Little is quite as dull as literary worship; this essay on Borges is thus happily doomed. One finds oneself tempted toward learned-sounding inadequacies like: His work combines the elegance of mathematical proof with the emotionally profound wit of Dostoyevsky. Or: He courts paradox so primrosely, describing his Dupin-like detective character as having “reckless perspicacity” and the light in his infinite Library of Babel as being “insufficient, and unceasing.” But see, such worship is pale.

What the real problem is, though, he writes about Robert Louis Stevenson’s The Wrecker devoting time to an analysis of the book and Borges’ fascination. Sounds good. I want to hear about his sources. But, alas, he falls short and has to resort to the same generalities he was going to avoid. Borges can be difficult to write about and say something new.

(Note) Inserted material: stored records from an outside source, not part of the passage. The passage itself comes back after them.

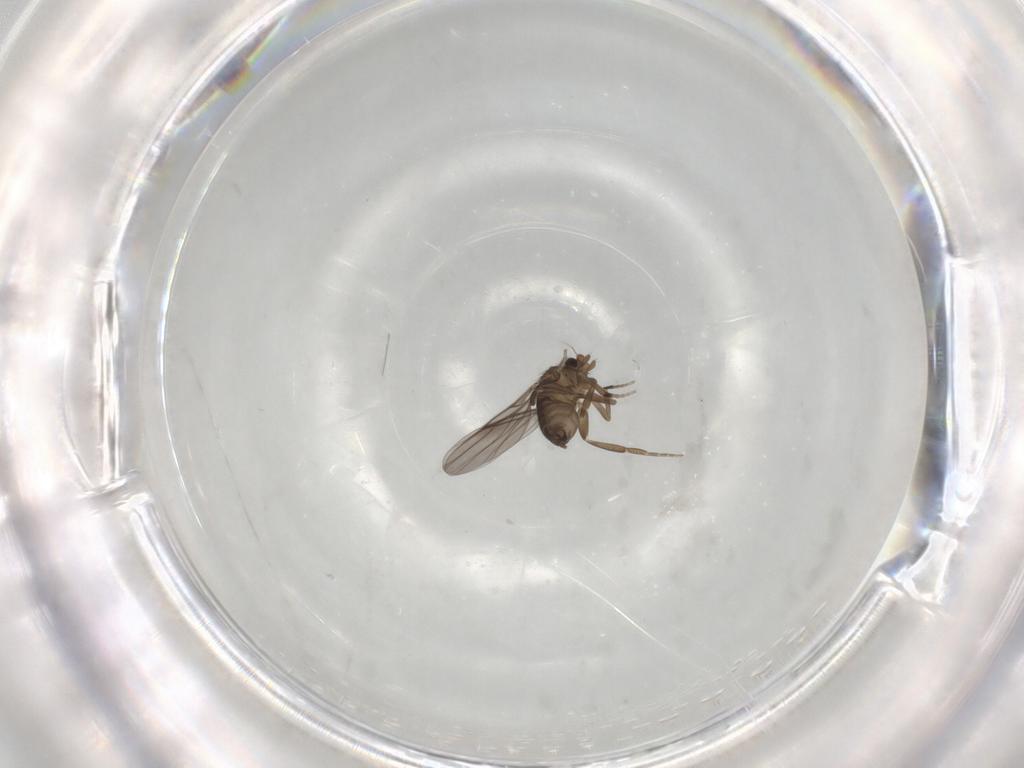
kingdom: Animalia
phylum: Arthropoda
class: Insecta
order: Diptera
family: Phoridae
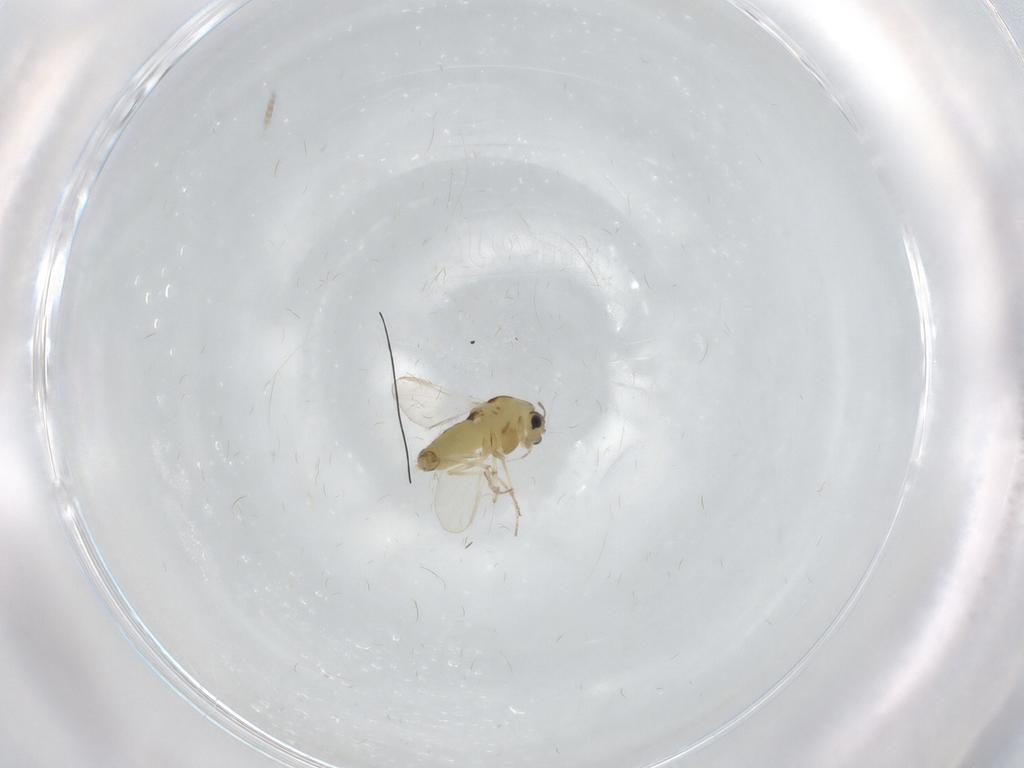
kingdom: Animalia
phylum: Arthropoda
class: Insecta
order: Diptera
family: Chironomidae
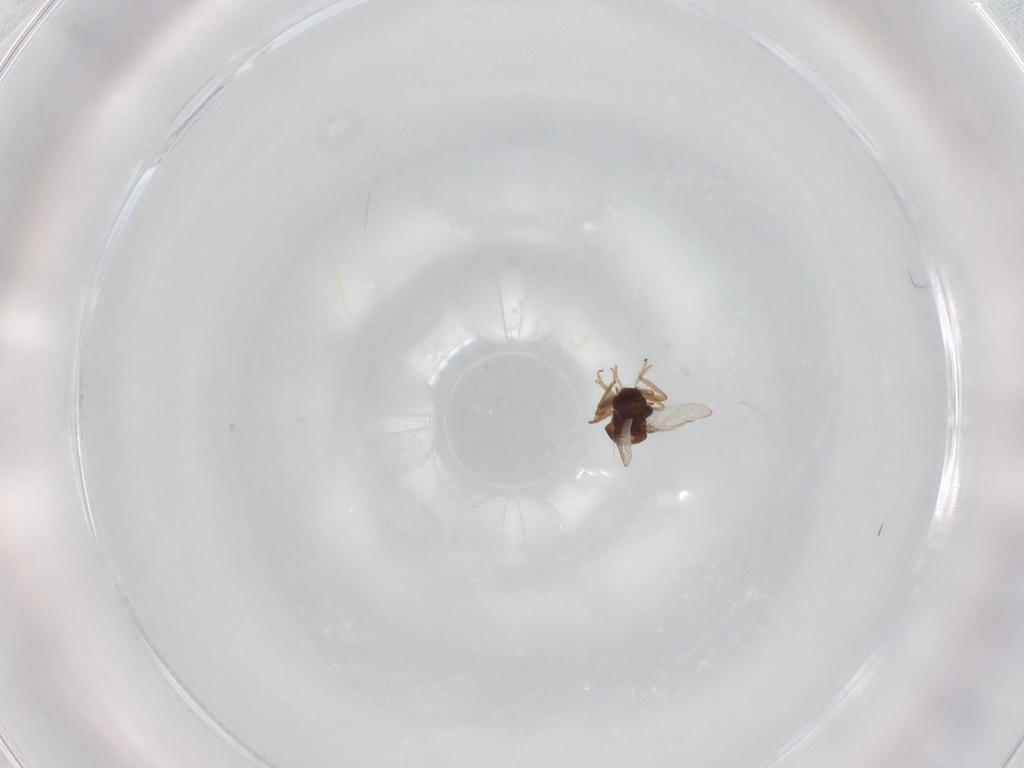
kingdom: Animalia
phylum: Arthropoda
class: Insecta
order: Diptera
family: Ceratopogonidae
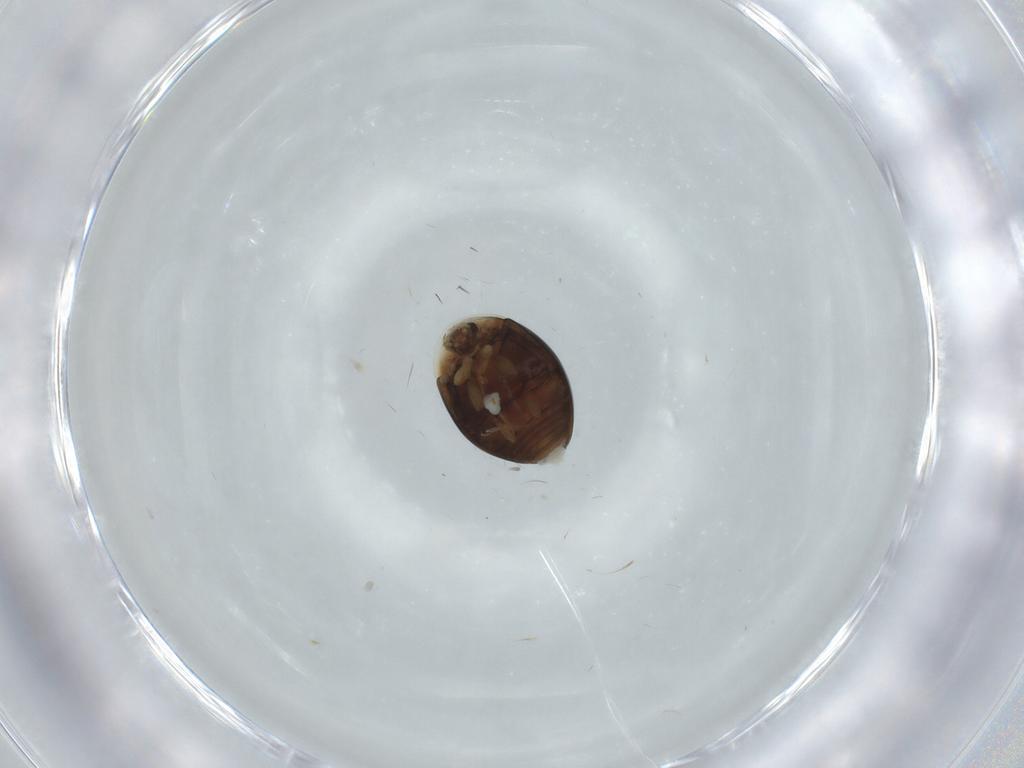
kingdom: Animalia
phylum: Arthropoda
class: Insecta
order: Coleoptera
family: Corylophidae
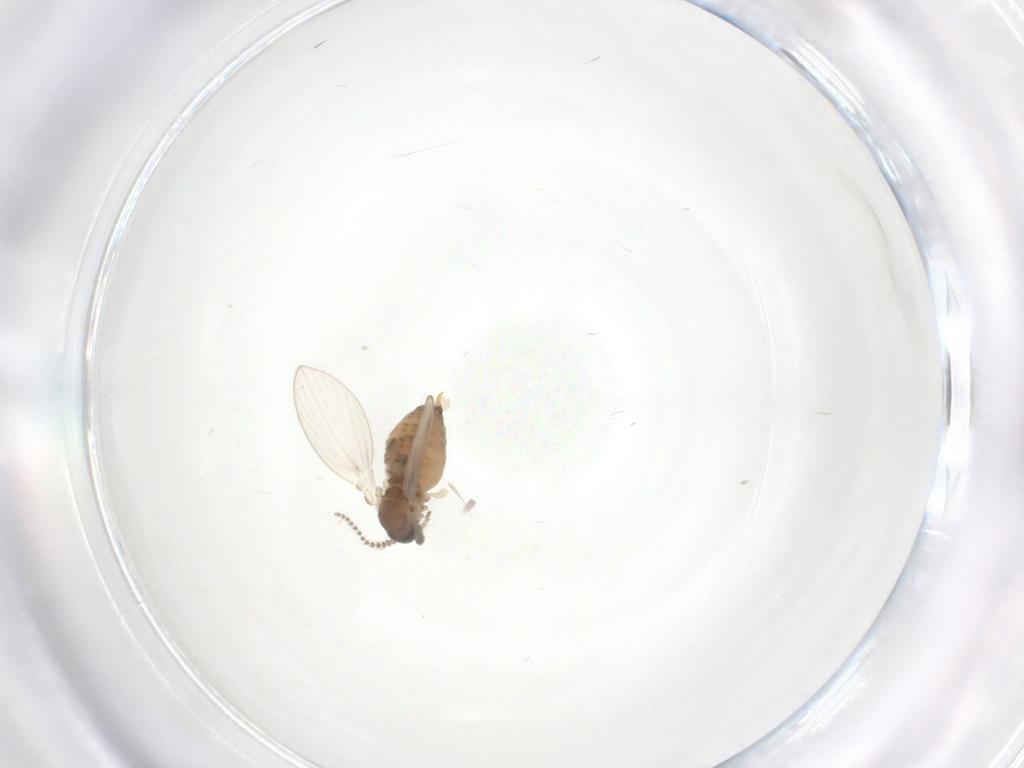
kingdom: Animalia
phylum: Arthropoda
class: Insecta
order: Diptera
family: Psychodidae
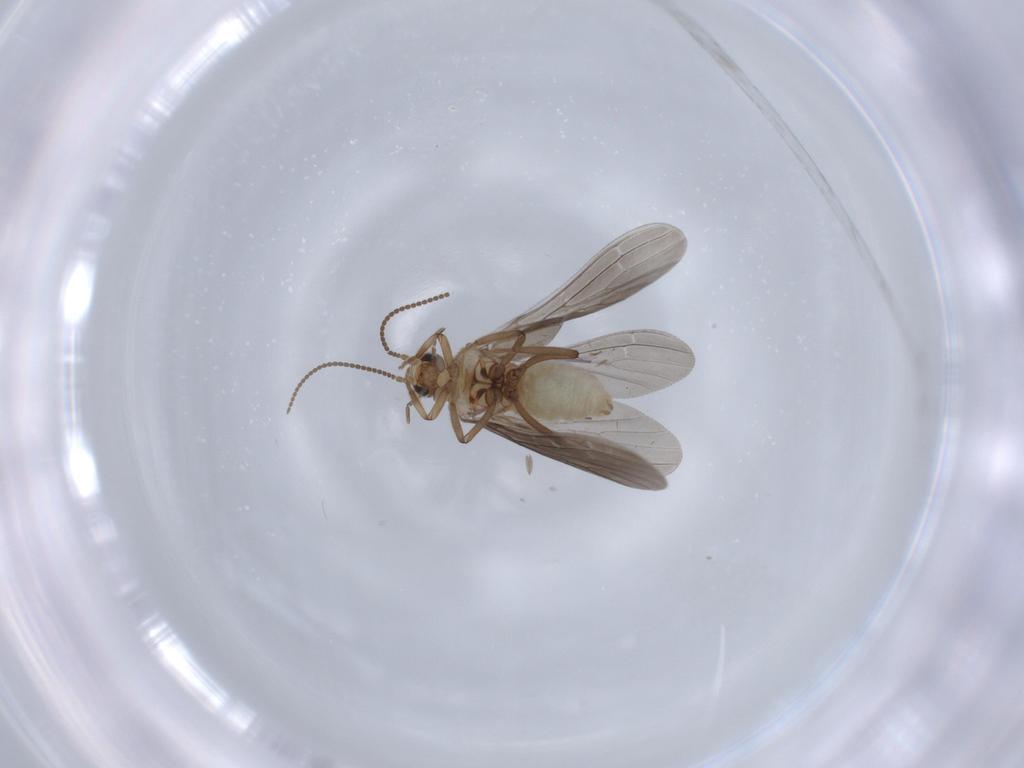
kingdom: Animalia
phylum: Arthropoda
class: Insecta
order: Neuroptera
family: Coniopterygidae
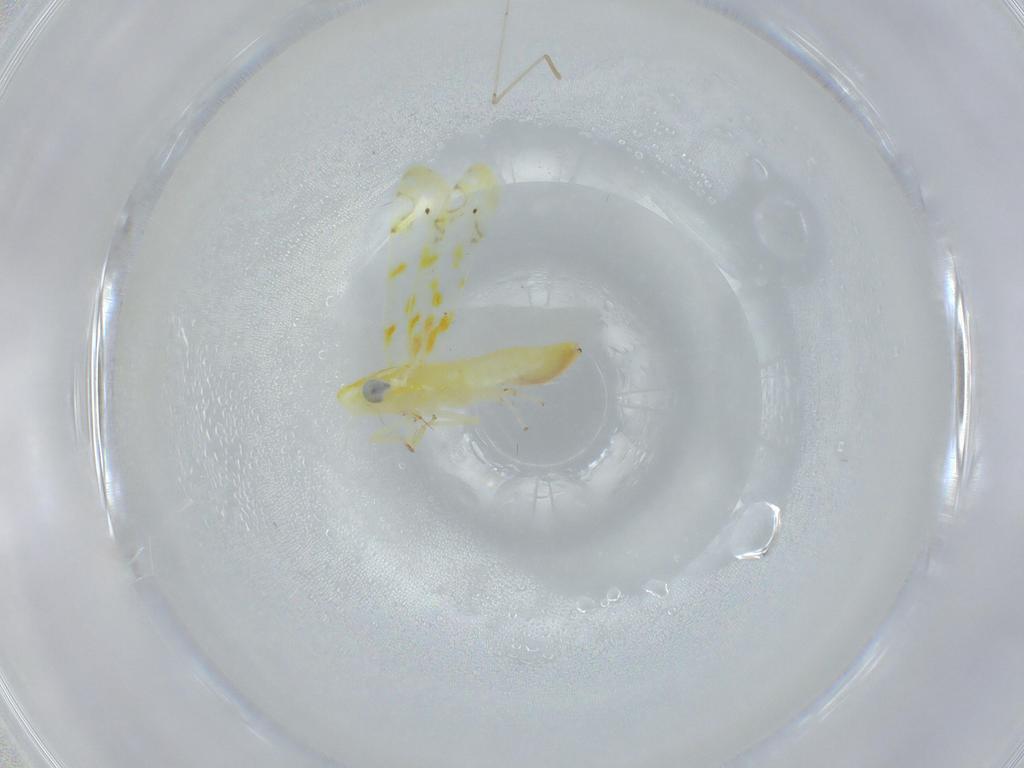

But it helps when you put the article into a cogent framework.

In “The False Problem of Ugolino,” an essay on Dante not included in “On Writing,” Borges quotes from an essay by Stevenson that makes the rather Borgesian claim that a book’s characters are only a string of words. “Blasphemous as this sounds to us,” Borges comments, “Achilles and Peer Gynt, Robinson Crusoe and Don Quixote, may be reduced to it.” Borges then adds: “The powerful men who ruled the earth, as well: Alexander is one string of words, Attila another.” The great deeds of the past may become no more than words, and no more than words are necessary to summon a power as grand and enduring even as Quixote or Achilles.

Among the vast books that do not really exist, and that Borges has commented on, are the innumerable pages of the future. Borges’s work answers the unanswerable weight of his reading, the boyish and the arcane at once. The pages of both what he wrote and what he only traced the shadows of present us with their own wavering interrogations; we are happy and afraid to be lost amid our insufficient and unceasing responses. Borges created his precursors, even Stevenson. We still do not know how to create Borges.